Every line below needs to be printed again exactly, without any of its pictures.

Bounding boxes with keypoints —
━━━

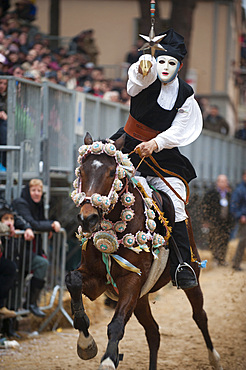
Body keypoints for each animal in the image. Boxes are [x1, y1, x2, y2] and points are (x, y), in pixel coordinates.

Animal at [65, 133, 223, 370]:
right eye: (81, 171)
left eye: (111, 172)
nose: (88, 218)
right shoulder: (96, 279)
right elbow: (72, 280)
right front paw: (86, 342)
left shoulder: (132, 281)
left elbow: (116, 324)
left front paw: (108, 360)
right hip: (141, 298)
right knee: (153, 332)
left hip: (190, 278)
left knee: (199, 316)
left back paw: (214, 358)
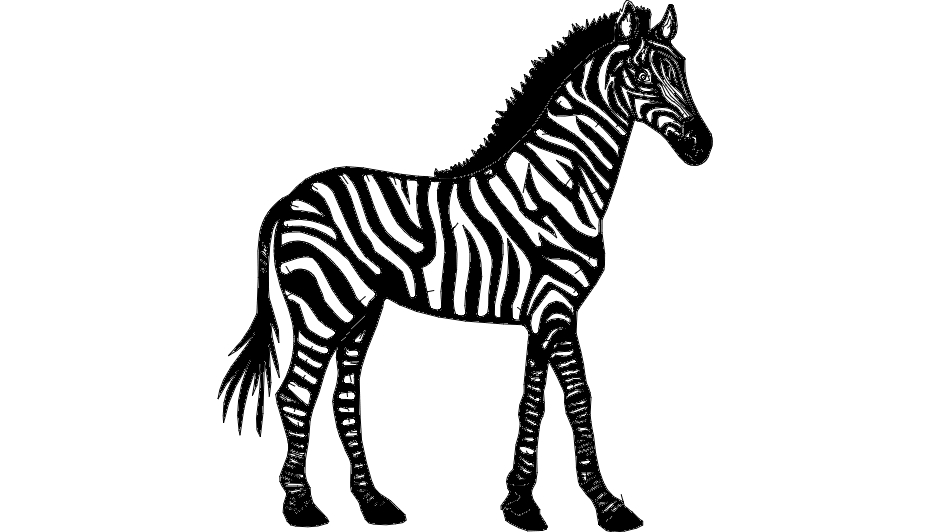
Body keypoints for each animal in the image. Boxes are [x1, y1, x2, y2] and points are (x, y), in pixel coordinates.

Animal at [219, 2, 712, 531]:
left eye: (683, 70)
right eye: (642, 76)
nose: (701, 145)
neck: (560, 185)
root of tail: (292, 196)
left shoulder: (541, 314)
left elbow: (532, 403)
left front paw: (520, 503)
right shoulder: (558, 309)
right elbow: (578, 400)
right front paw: (607, 505)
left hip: (360, 309)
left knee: (343, 399)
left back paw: (373, 502)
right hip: (322, 308)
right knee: (295, 395)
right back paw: (300, 505)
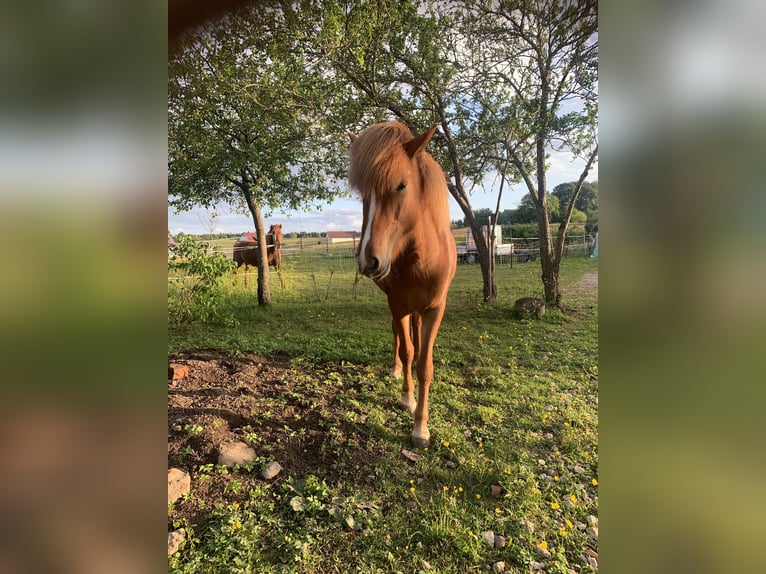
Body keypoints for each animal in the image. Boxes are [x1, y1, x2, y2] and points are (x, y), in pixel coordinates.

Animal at [349, 121, 457, 448]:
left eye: (400, 185)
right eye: (363, 194)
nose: (368, 260)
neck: (421, 260)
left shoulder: (435, 309)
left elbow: (424, 364)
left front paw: (421, 427)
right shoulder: (397, 305)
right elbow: (408, 352)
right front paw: (408, 400)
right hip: (399, 308)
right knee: (399, 337)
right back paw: (396, 369)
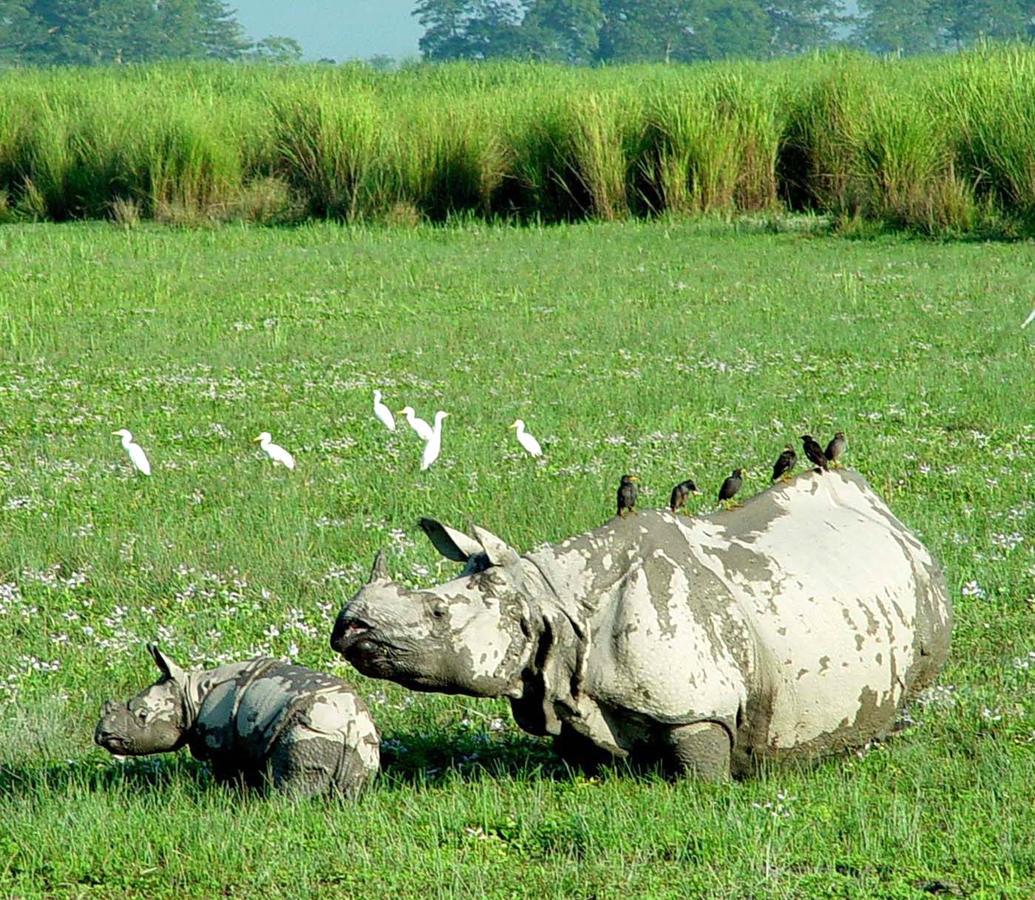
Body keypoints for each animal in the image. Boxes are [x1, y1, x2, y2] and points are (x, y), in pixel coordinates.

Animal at [96, 645, 380, 798]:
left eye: (142, 715)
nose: (102, 734)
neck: (190, 693)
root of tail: (351, 727)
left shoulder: (223, 741)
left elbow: (228, 774)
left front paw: (226, 796)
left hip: (311, 730)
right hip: (360, 745)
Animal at [333, 471, 952, 782]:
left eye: (438, 614)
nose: (348, 628)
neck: (548, 598)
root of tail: (883, 506)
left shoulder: (698, 700)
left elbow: (700, 763)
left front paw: (705, 790)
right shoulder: (562, 680)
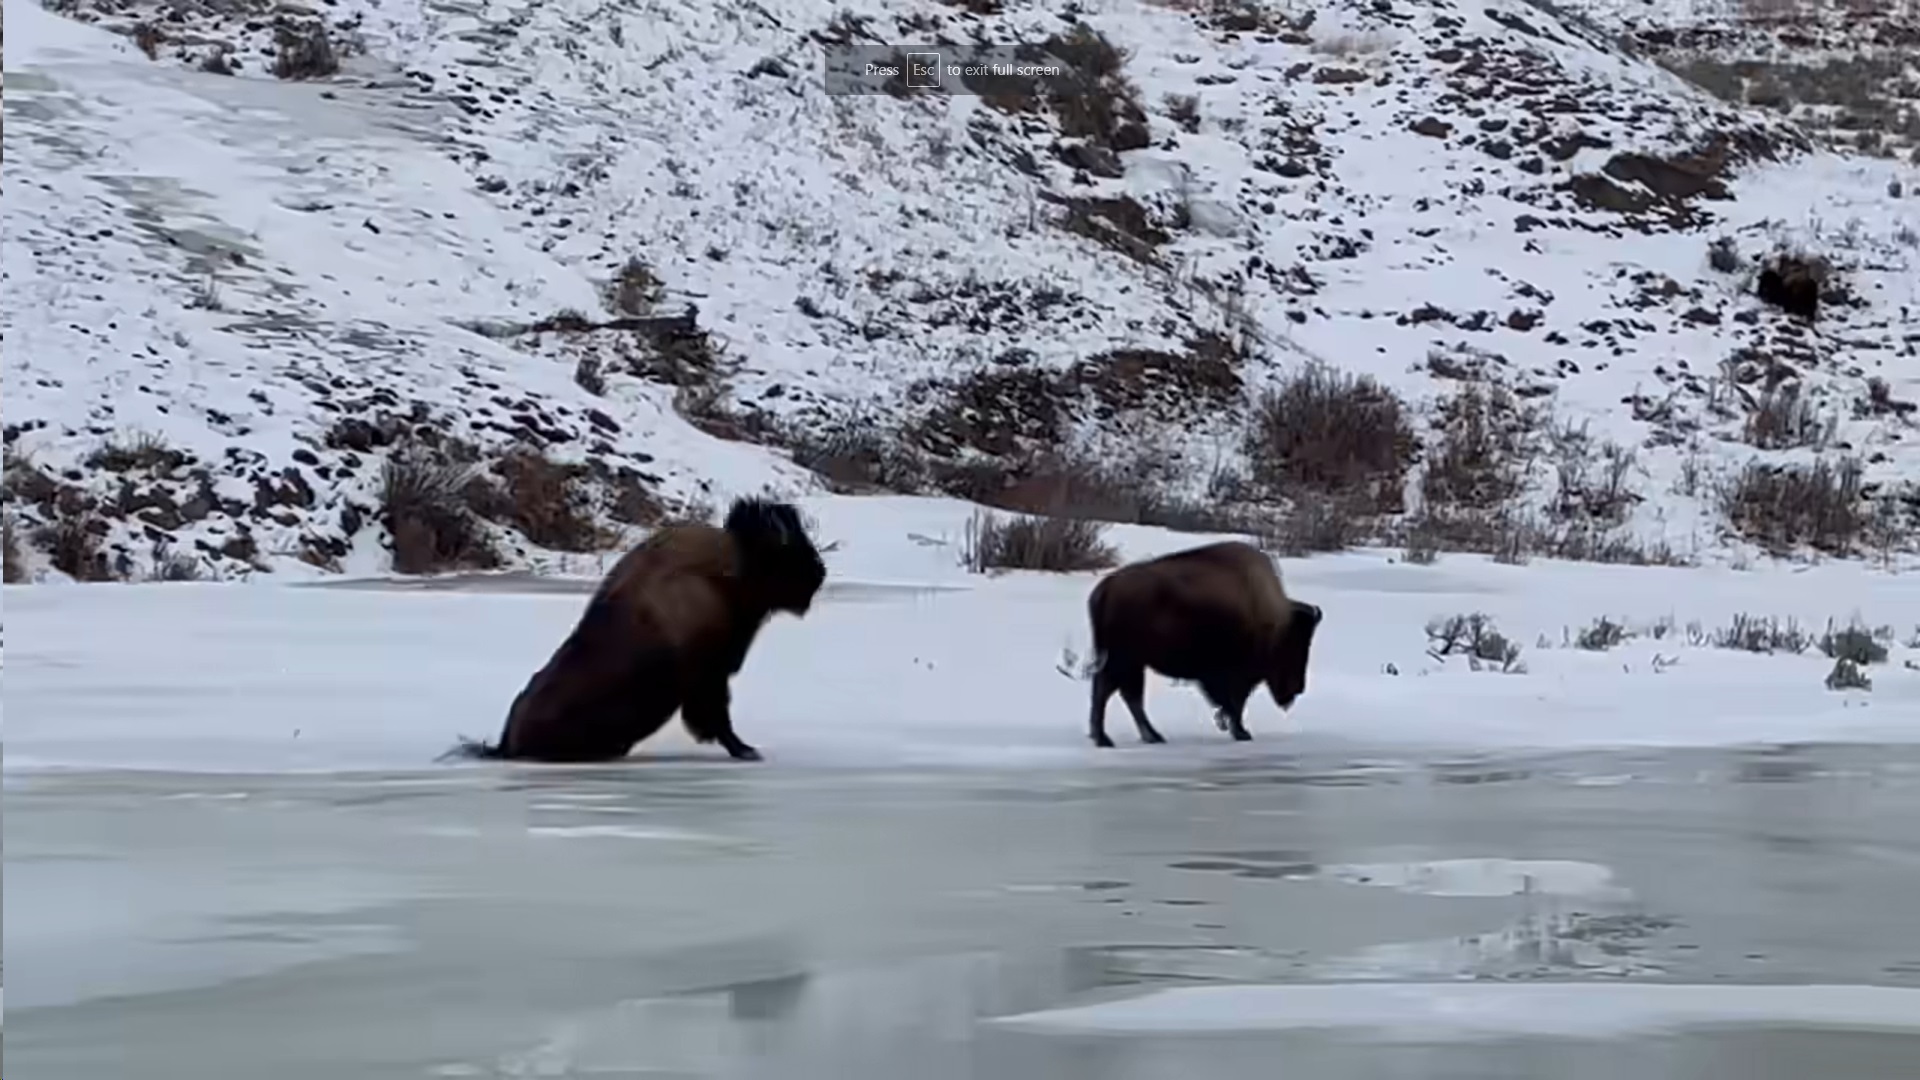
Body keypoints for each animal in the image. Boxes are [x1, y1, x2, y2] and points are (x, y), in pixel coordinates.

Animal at [445, 497, 827, 763]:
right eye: (790, 551)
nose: (819, 572)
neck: (732, 569)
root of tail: (505, 743)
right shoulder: (709, 677)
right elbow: (717, 718)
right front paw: (746, 751)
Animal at [1083, 540, 1321, 748]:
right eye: (1295, 644)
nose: (1298, 688)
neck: (1274, 621)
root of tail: (1106, 588)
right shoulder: (1235, 674)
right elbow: (1236, 702)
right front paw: (1241, 732)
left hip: (1130, 662)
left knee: (1121, 693)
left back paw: (1142, 736)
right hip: (1125, 660)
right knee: (1115, 692)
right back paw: (1111, 738)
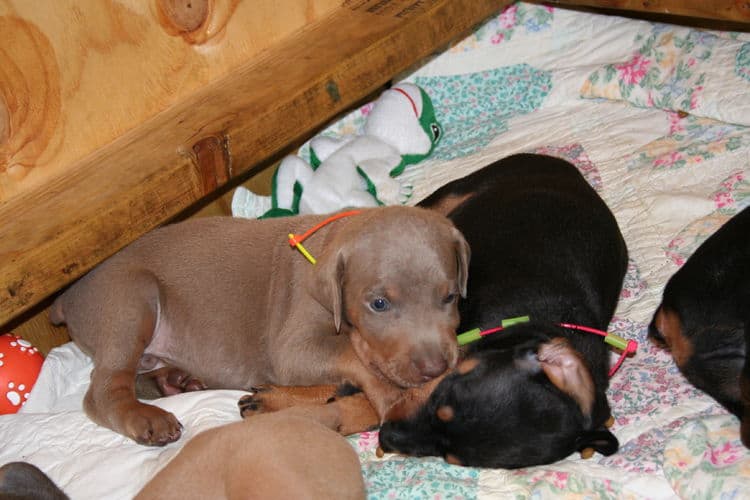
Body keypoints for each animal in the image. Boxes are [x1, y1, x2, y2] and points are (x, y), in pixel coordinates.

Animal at [50, 206, 468, 446]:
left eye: (450, 297)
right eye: (378, 304)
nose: (435, 368)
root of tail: (67, 295)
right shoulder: (294, 341)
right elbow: (350, 352)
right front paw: (392, 396)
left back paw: (174, 381)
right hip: (129, 298)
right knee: (105, 388)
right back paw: (147, 417)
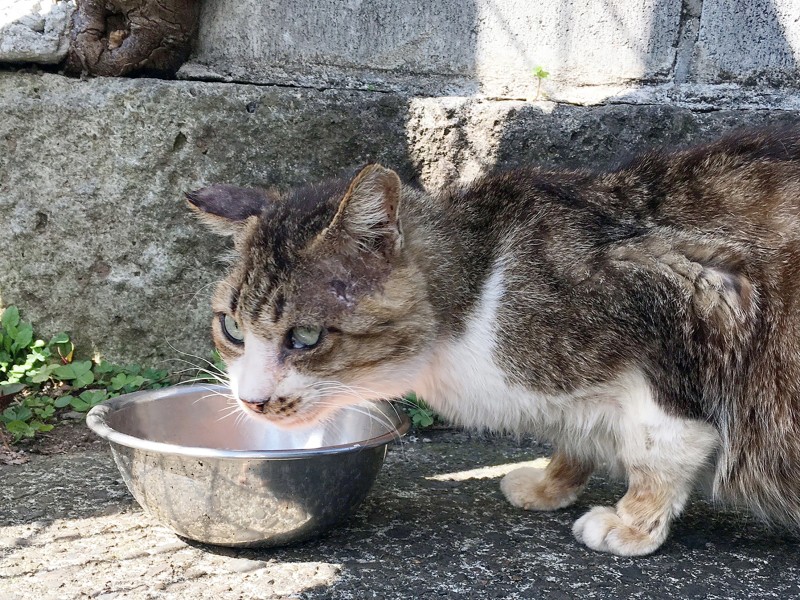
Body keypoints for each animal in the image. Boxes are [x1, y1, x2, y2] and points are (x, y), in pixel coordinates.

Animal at [188, 127, 800, 556]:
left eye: (306, 336)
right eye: (232, 327)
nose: (252, 400)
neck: (479, 293)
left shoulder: (689, 298)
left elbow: (659, 444)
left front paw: (632, 522)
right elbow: (581, 432)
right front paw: (552, 482)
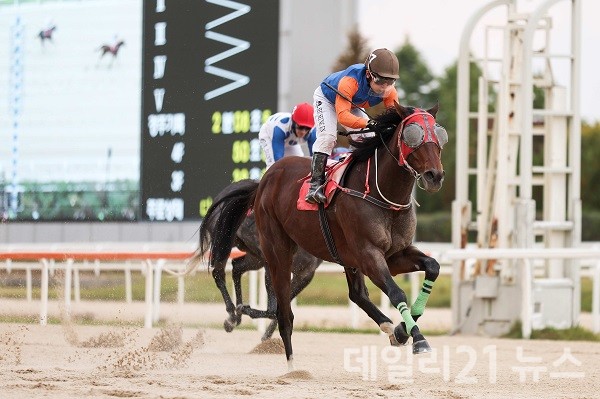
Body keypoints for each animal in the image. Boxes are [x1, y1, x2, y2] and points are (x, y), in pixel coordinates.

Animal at [191, 181, 324, 340]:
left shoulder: (305, 274)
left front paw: (267, 333)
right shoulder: (273, 264)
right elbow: (273, 309)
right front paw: (245, 312)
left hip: (255, 257)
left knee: (237, 267)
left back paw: (236, 316)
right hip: (224, 241)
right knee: (219, 273)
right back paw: (231, 316)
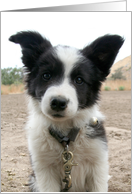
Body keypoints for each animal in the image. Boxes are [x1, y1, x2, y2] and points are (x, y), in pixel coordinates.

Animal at [9, 31, 124, 192]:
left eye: (79, 80)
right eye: (46, 75)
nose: (58, 102)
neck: (66, 137)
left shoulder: (98, 165)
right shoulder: (43, 170)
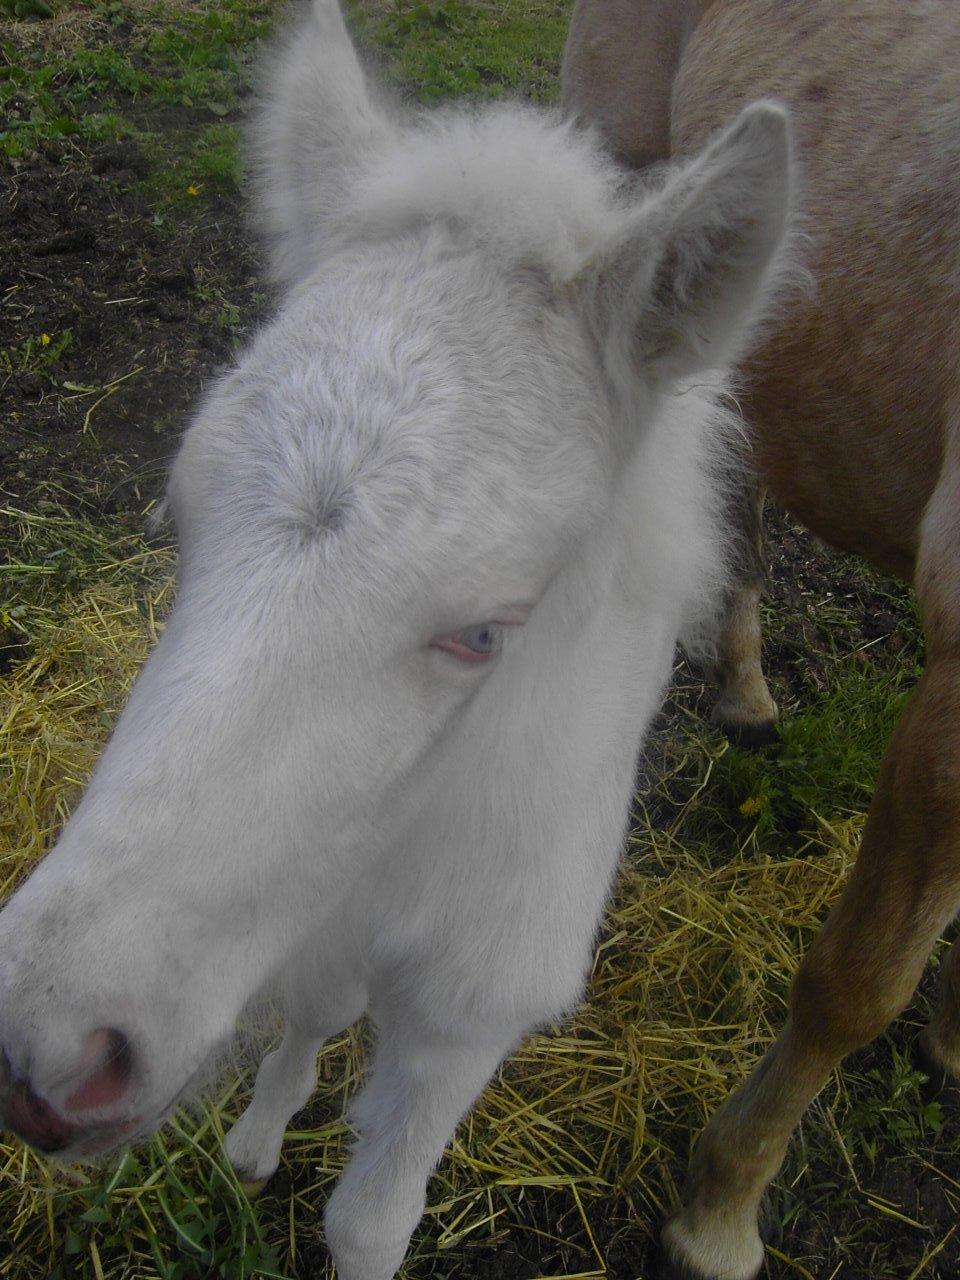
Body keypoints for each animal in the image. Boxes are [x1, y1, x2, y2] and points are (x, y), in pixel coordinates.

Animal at [0, 5, 793, 1274]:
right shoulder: (308, 916)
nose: (54, 1052)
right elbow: (316, 1011)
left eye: (485, 629)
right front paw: (258, 1137)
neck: (413, 844)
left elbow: (374, 1217)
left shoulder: (482, 995)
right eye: (181, 513)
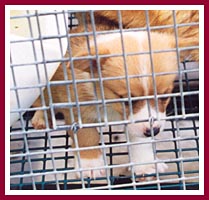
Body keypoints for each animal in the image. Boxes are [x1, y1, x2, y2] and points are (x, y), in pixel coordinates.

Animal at [31, 30, 179, 179]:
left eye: (164, 96)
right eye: (126, 100)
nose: (154, 131)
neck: (109, 105)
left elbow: (140, 142)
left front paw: (145, 164)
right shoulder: (78, 114)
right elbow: (87, 137)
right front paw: (90, 165)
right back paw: (42, 118)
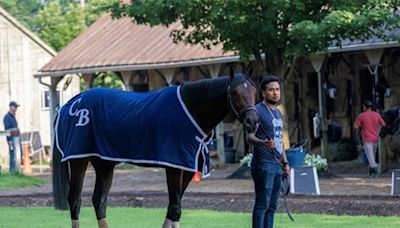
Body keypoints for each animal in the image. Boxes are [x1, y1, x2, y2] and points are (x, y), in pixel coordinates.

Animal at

━━━

Answer to this problem —
Body keypoints for each animal in the image. Boxes are [x1, y1, x2, y2] and points are (x, y), in pixel coordinates.

Animal at [65, 133, 223, 370]:
right eye: (81, 171)
left eye: (111, 172)
nose: (88, 218)
right shoulder: (96, 279)
right elbow: (72, 280)
right front paw: (86, 342)
left shoulder: (132, 281)
left elbow: (116, 324)
left front paw: (108, 360)
right hip: (141, 298)
right knee: (153, 332)
left hip: (190, 278)
left knee: (199, 316)
left back paw: (214, 358)
Body keypoints for each animal in the image. Boxes are [x1, y1, x2, y2] and points are (x, y), in pixel coordinates.

Animal at [219, 2, 712, 531]:
left eye: (683, 70)
right eye: (642, 76)
nose: (701, 145)
neck: (560, 185)
root of tail: (292, 196)
left shoulder: (541, 314)
left elbow: (532, 403)
left front paw: (520, 503)
right shoulder: (558, 309)
right elbow: (578, 400)
right front paw: (607, 505)
left hip: (360, 309)
left knee: (343, 399)
left back paw: (373, 502)
right hip: (322, 308)
right knee: (295, 395)
right back paw: (300, 505)
Body keypoints for each animal in the image. Boxes are [x1, y1, x2, y2] and points are (x, y), in pixel coordinates.

Animal at [349, 121, 457, 448]:
left eye: (400, 185)
right eye: (363, 194)
nose: (368, 260)
neck: (421, 260)
left shoulder: (435, 309)
left elbow: (424, 364)
left front paw: (421, 427)
right shoulder: (397, 305)
right elbow: (408, 352)
right front paw: (408, 400)
right hip: (399, 308)
right knee: (399, 337)
right back paw: (396, 369)
Body keypoints for each animal in the image. Boxes are [x1, y1, x2, y2] and points are (x, y), in pixel coordinates.

Animal at [96, 645, 380, 798]:
left eye: (142, 715)
nose: (102, 734)
neck: (190, 693)
root of tail: (351, 727)
left shoulder: (223, 741)
left elbow: (228, 774)
left front paw: (226, 796)
left hip: (311, 730)
right hip: (360, 745)
Animal at [333, 471, 952, 782]:
left eye: (438, 614)
nose: (348, 628)
neck: (548, 598)
root of tail: (883, 506)
left shoulder: (698, 700)
left elbow: (700, 763)
left front paw: (705, 790)
right shoulder: (562, 680)
Body keypoints for each animal in the image. Boxes are [x1, y1, x2, y2] and points are (x, y), in pixel coordinates.

Animal at [445, 497, 827, 763]:
right eye: (790, 551)
nose: (819, 572)
neck: (732, 569)
root of tail: (505, 743)
right shoulder: (709, 677)
right elbow: (717, 718)
right front paw: (746, 751)
Animal at [1083, 540, 1321, 748]:
right eye: (1295, 644)
nose: (1298, 688)
neck: (1274, 621)
root of tail: (1106, 588)
right shoulder: (1235, 674)
right elbow: (1236, 702)
right front paw: (1241, 732)
left hip: (1130, 662)
left knee: (1121, 693)
left back paw: (1142, 736)
right hip: (1125, 660)
right knee: (1115, 692)
right back paw: (1111, 738)
Body keypoints for each animal in the image. Boxes are [x1, y1, x2, y2] and points are (x, y), in pixel coordinates.

Animal at [50, 206, 468, 446]:
left eye: (450, 297)
right eye: (378, 304)
nose: (435, 368)
root of tail: (67, 295)
right shoulder: (294, 341)
right elbow: (350, 352)
right front paw: (392, 396)
left back paw: (174, 381)
right hip: (129, 298)
right knee: (105, 388)
right back paw: (147, 417)
Body keypoints for each animal in the image. Boxes are [x1, y1, x2, y2] and points are (x, y), in pixel coordinates.

Animal at [188, 127, 800, 556]:
left eye: (306, 336)
right eye: (232, 327)
nose: (252, 400)
neck: (479, 293)
left shoulder: (689, 298)
left elbow: (659, 444)
left front paw: (632, 522)
right elbow: (581, 432)
right front paw: (552, 482)
Body keypoints for each animal in the image. Boxes are [x1, y1, x2, y2] and points are (x, y), in pixel coordinates.

Animal at [191, 181, 324, 340]:
left shoulder: (305, 274)
left front paw: (267, 333)
right shoulder: (273, 264)
right elbow: (273, 309)
right front paw: (245, 312)
left hip: (255, 257)
left knee: (237, 267)
left back paw: (236, 316)
right hip: (224, 241)
right knee: (219, 273)
right back paw: (231, 316)
Body keypoints for each animal in the image. Boxes are [x1, y1, x2, y2] and points are (x, y), in pixel coordinates.

Animal at [9, 31, 124, 192]:
left eye: (79, 80)
right eye: (46, 75)
nose: (58, 102)
neck: (66, 137)
left shoulder: (98, 165)
right shoulder: (43, 170)
Body keypoints for each animal in the image. Boxes are [x1, y1, x2, y2] and points are (x, y), in pixel coordinates.

Animal at [0, 5, 793, 1274]:
right shoulder: (308, 916)
nose: (54, 1052)
right elbow: (316, 1011)
left eye: (485, 629)
right front paw: (258, 1137)
neck: (413, 844)
left elbow: (374, 1217)
left shoulder: (482, 995)
right eye: (181, 513)
Body keypoints for each animal in the image. Boxes are [x1, y1, x2, y2] and points are (x, y), in pixel coordinates.

Animal at [31, 30, 179, 179]:
left eye: (164, 96)
right eye: (126, 100)
nose: (154, 131)
neck: (109, 105)
left elbow: (140, 142)
left front paw: (145, 164)
right shoulder: (78, 114)
right elbow: (87, 137)
right front paw: (90, 165)
right back paw: (42, 118)
Body keypoints for each animal in the image. Boxes are [x1, y1, x2, y2] and points are (x, y), in pixel coordinates.

Animal at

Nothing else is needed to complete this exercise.